Política Nacional
Simone Tebet sinaliza preferência pelo Senado e articula para Haddad assumir disputa pelo governo paulista
Ministra admite mudança de domicílio eleitoral e partido, defende nomes ligados a Lula em SP e diz que decisão final caberá ao presidente
05/02/2026
10:00
DA REDAÇÃO
©DIVULGAÇÃO
Cotada nos bastidores para disputar o Governo de São Paulo em 2026, a ministra do Planejamento e Orçamento, Simone Tebet, deixou claro que prioriza uma candidatura ao Senado, mas passou a pressionar o ministro da Fazenda, Fernando Haddad, a assumir a cabeça de chapa ao Palácio dos Bandeirantes.
Em declarações recentes, Simone avaliou que os nomes mais competitivos para a disputa estadual são aqueles diretamente associados ao presidente Luiz Inácio Lula da Silva. Para ela, Haddad e o vice-presidente Geraldo Alckmin reúnem atributos que potencializam a votação da base governista em São Paulo.
“Os melhores nomes para o governo de São Paulo, por conhecerem o Estado e por estarem mais atrelados à figura do presidente Lula, são o Haddad, por ser do PT, e o Alckmin, por ser vice. Esses nomes puxam mais votos”, afirmou a ministra, ressaltando que a condução do processo caberá ao presidente.

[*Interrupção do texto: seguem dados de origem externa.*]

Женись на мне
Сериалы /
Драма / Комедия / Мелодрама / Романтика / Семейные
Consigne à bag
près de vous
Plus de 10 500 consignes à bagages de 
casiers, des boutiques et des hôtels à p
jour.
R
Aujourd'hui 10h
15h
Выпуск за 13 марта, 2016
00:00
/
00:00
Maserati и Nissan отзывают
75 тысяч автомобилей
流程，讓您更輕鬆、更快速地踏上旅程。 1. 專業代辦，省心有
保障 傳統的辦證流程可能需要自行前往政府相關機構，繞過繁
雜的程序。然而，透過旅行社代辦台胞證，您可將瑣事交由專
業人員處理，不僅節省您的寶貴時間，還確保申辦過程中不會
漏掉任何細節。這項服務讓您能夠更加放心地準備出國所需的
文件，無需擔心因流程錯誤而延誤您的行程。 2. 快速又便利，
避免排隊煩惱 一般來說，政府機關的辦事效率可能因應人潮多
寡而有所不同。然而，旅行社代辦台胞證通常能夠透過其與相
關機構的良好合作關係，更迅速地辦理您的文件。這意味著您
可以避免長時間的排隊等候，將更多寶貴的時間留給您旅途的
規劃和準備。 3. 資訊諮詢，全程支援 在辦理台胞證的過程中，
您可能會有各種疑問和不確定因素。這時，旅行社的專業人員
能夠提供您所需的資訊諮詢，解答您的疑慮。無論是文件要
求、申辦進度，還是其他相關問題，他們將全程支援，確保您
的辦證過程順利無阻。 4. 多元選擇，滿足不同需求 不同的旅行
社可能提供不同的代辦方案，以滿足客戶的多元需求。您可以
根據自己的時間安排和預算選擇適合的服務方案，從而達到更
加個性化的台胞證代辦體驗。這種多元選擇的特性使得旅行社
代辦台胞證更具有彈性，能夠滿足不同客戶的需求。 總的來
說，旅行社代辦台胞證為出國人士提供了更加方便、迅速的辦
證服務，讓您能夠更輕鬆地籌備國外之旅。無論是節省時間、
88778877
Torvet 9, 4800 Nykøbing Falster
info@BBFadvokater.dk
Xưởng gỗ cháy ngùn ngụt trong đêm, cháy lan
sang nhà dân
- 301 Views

Apesar da sinalização pública, Fernando Haddad não demonstra entusiasmo em disputar o governo paulista. O ministro avalia ter acumulado derrotas recentes — para a Prefeitura de São Paulo, para a Presidência da República e para o próprio governo do Estado. Ainda assim, segundo interlocutores do Planalto, ele estaria disposto a aceitar uma candidatura ao Senado, onde avalia ter maiores chances, caso haja um apelo direto de Lula.
A movimentação de Simone ocorre justamente nesse contexto: ao defender Haddad no Executivo estadual, ela abre espaço para viabilizar sua própria candidatura ao Senado, em uma chapa que maximize a competitividade do campo governista.
Nos bastidores, Simone Tebet admite a possibilidade de mudar o domicílio eleitoral de Mato Grosso do Sul para São Paulo e também trocar de partido, deixando o MDB para se filiar ao PSB. A estratégia, no entanto, não prevê uma dobradinha com Haddad ao Senado.
A outra vaga da chapa paulista, segundo avaliações internas, estaria reservada à ministra do Meio Ambiente, Marina Silva, que poderia deixar a Rede Sustentabilidade para se filiar ao PT.
No entorno do presidente Lula, há quem avalie que Simone Tebet pode ser um fator surpresa na disputa paulista. Por ser mulher e ocupar uma posição de centro, a ministra poderia ampliar o alcance eleitoral contra o atual governador Tarcísio de Freitas (Republicanos).
Simone reforçou que está à disposição do projeto nacional e que aceitará a definição de Lula, seja para o Senado ou para o governo estadual.
“Já me coloquei à disposição do presidente para disputar o Senado, em Mato Grosso do Sul ou em São Paulo. Estou à disposição do time”, afirmou.
A ministra também minimizou eventuais resistências por não ser paulista de origem, lembrando que Tarcísio de Freitas é carioca e mudou o domicílio eleitoral apenas para disputar o governo.
Com as conversas avançando no Planalto, a expectativa é de que Lula intensifique as negociações com Haddad e Alckmin nas próximas semanas, buscando fechar a equação política considerada estratégica para a eleição no maior colégio eleitoral do país.